TASK PROMPT ::
Output each line exactly as written, from the first line of the records to the line bearing "left elbow: (362, 308)", inclusive, while leaving every picture out.
[Start of section]
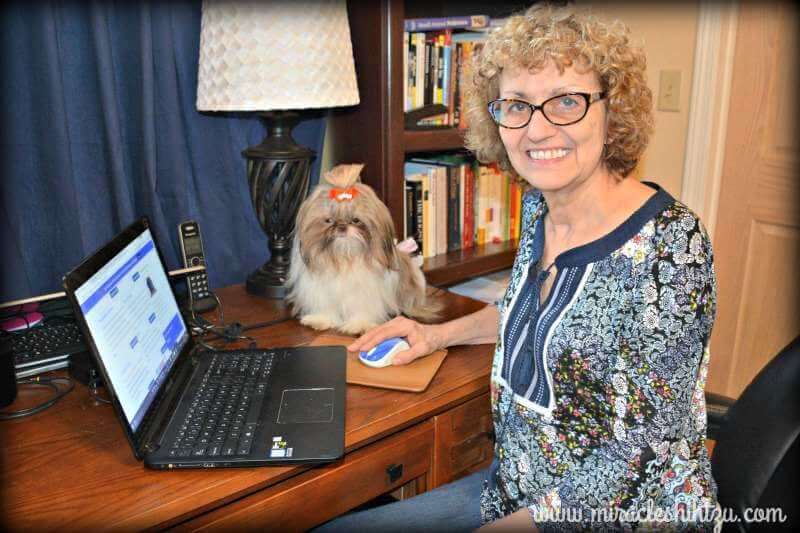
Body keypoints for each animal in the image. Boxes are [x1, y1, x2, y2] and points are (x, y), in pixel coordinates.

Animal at [288, 164, 440, 334]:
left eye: (356, 220)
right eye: (329, 220)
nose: (341, 227)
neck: (345, 257)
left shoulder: (366, 293)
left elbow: (362, 308)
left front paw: (360, 324)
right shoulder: (322, 290)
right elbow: (325, 306)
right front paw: (321, 319)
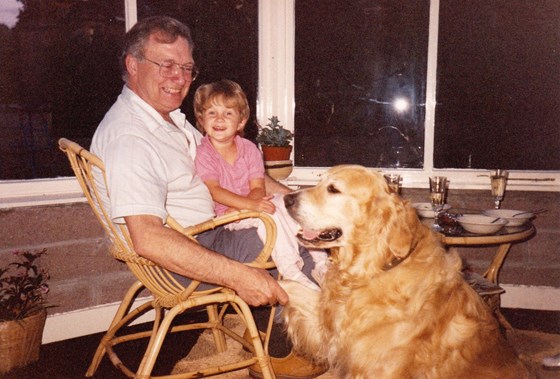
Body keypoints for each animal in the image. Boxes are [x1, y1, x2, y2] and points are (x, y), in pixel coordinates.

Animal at [282, 166, 532, 379]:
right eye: (319, 181)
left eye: (333, 189)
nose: (286, 199)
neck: (373, 270)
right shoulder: (332, 333)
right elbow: (291, 287)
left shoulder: (378, 368)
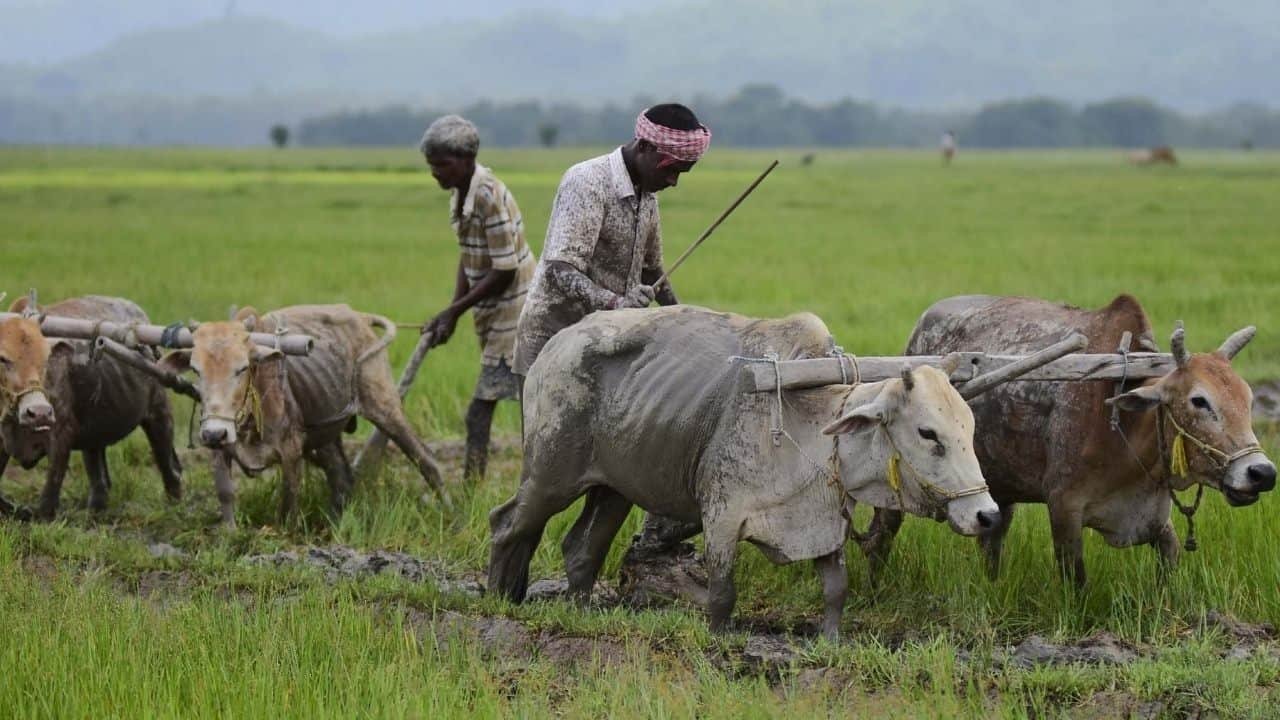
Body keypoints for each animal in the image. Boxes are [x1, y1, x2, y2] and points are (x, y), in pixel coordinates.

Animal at [483, 304, 1003, 635]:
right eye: (928, 433)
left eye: (969, 426)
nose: (987, 515)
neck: (813, 426)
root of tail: (556, 344)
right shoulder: (723, 517)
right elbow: (722, 594)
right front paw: (718, 640)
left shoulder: (823, 522)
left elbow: (836, 591)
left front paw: (830, 642)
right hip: (550, 476)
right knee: (507, 525)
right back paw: (496, 599)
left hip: (614, 487)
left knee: (582, 548)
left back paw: (581, 613)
[End of section]
SOLUTION TO THE EXERCISE ::
Body keypoints for each animal in the image. Boxes are [x1, y1, x2, y2] and points are (x, y), in pixel coordinates.

Animal at [288, 164, 440, 334]:
left eye: (356, 220)
right eye: (329, 220)
nose: (341, 227)
neck: (345, 257)
left shoulder: (366, 293)
left elbow: (362, 308)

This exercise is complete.